Politik/Ausland

Israelische Angriffe auf Hisbollah: Das sagt die internationale Presse

Internationale Pressekommentare befassen sich am Samstag mit den jüngsten israelischen Angriffen auf die Hisbollah und möglichen Folgen.

  • "Irish Times":

"Der israelische Angriff auf die Pager und Walkie-Talkies der Hisbollah, ihr Kommando- und Kontroll- und Kommunikationsnetz, ist zweifellos ein taktischer Coup von nicht geringer Bedeutung. (...) Jedoch stellt der Angriff, bei dem viele Zivilisten und Kinder unter den rund 40 Toten und rund 3.000 Verletzten waren (viele Hisbollah-Mitglieder arbeiten für die Wohlfahrts- und Gesundheitsabteilung der Organisation und sind keine Kämpfer), nach Ansicht des Libanon und der UNO ein Kriegsverbrechen dar. (...)

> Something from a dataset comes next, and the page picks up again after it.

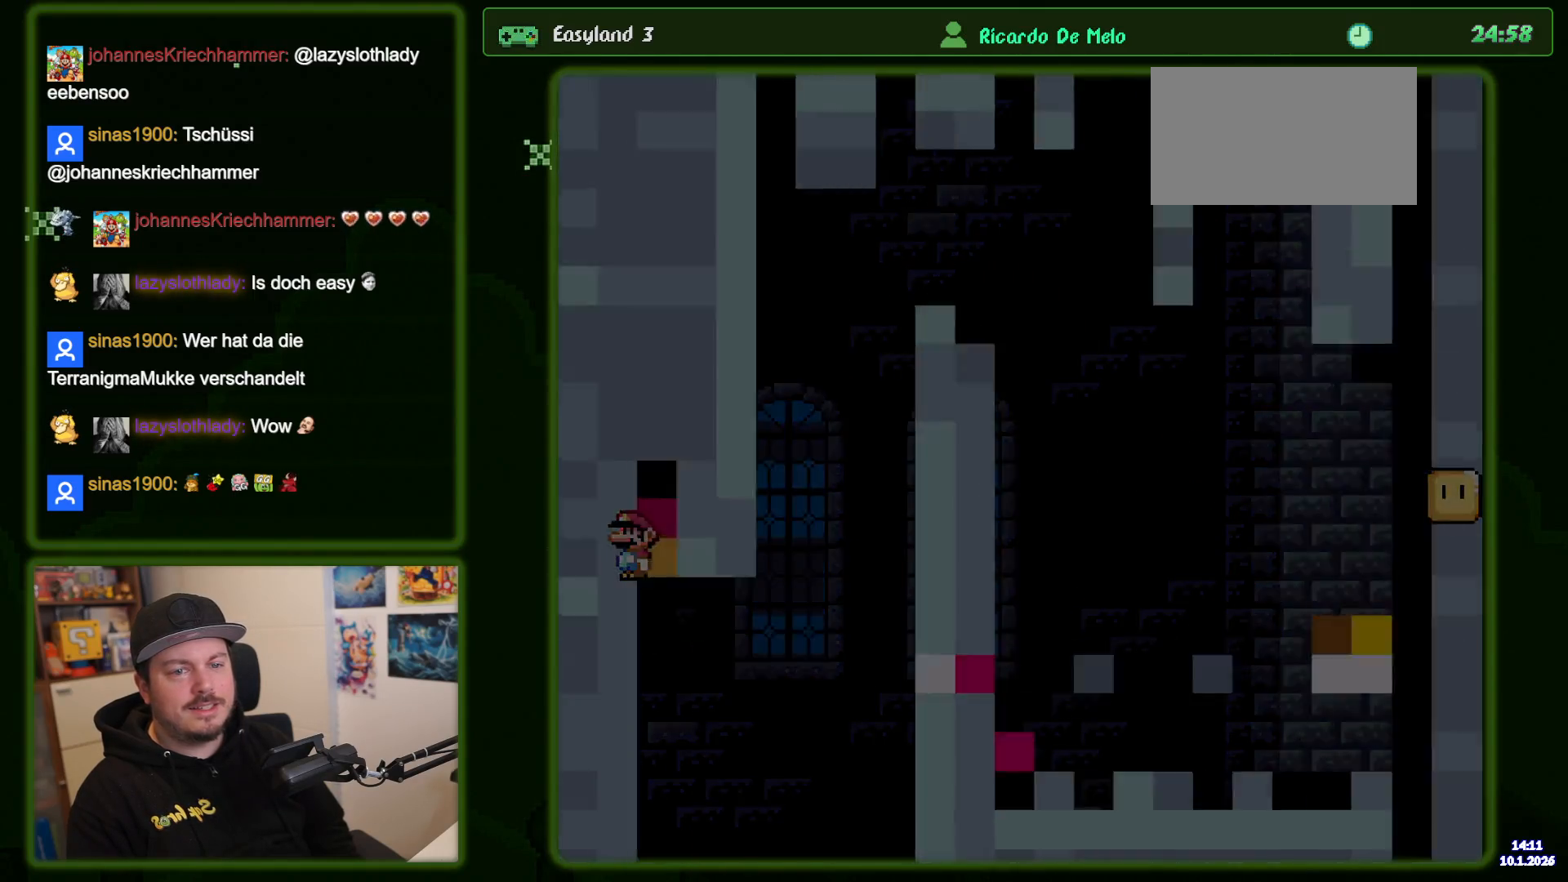
{"dt_ms": 500, "buttons": ["B", "Y"], "events": [[16, "X", "up"]]}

Der Konflikt zwischen Israel und dem Libanon steht weiterhin an der Schwelle zu einem umfassenden Krieg, der jetzt sogar noch wahrscheinlicher geworden ist. Viele Beobachter sagen eine Invasion der israelischen Streitkräfte zur Schaffung einer Pufferzone im Süden des Libanon voraus. Kritiker des israelischen Ministerpräsidenten Benjamin Netanyahu vermuten, dass dies seine eigentliche Absicht ist. 

Während die wichtigen Verhandlungen über den Gazastreifen und die Geiseln, die nach allgemeiner Auffassung der Schlüssel zur Deeskalation in der Region sind, auf Messers Schneide stehen, stellt sich die Frage: Will Israel wirklich Frieden?"

  • "El País" (Madrid):

"Der Nahe Osten steht am Rande eines regionalen Krieges, was zum großen Teil an den Entscheidungen von Benjamin Netanyahu liegt. Die Explosionen der Pager und Funkgeräte der Hisbollah waren ein wahlloser Angriff, der (...) einen Verstoß gegen das Völkerrecht darstellt und offenbar keinen anderen Zweck hatte, als einen totalen Konflikt im Libanon auszulösen.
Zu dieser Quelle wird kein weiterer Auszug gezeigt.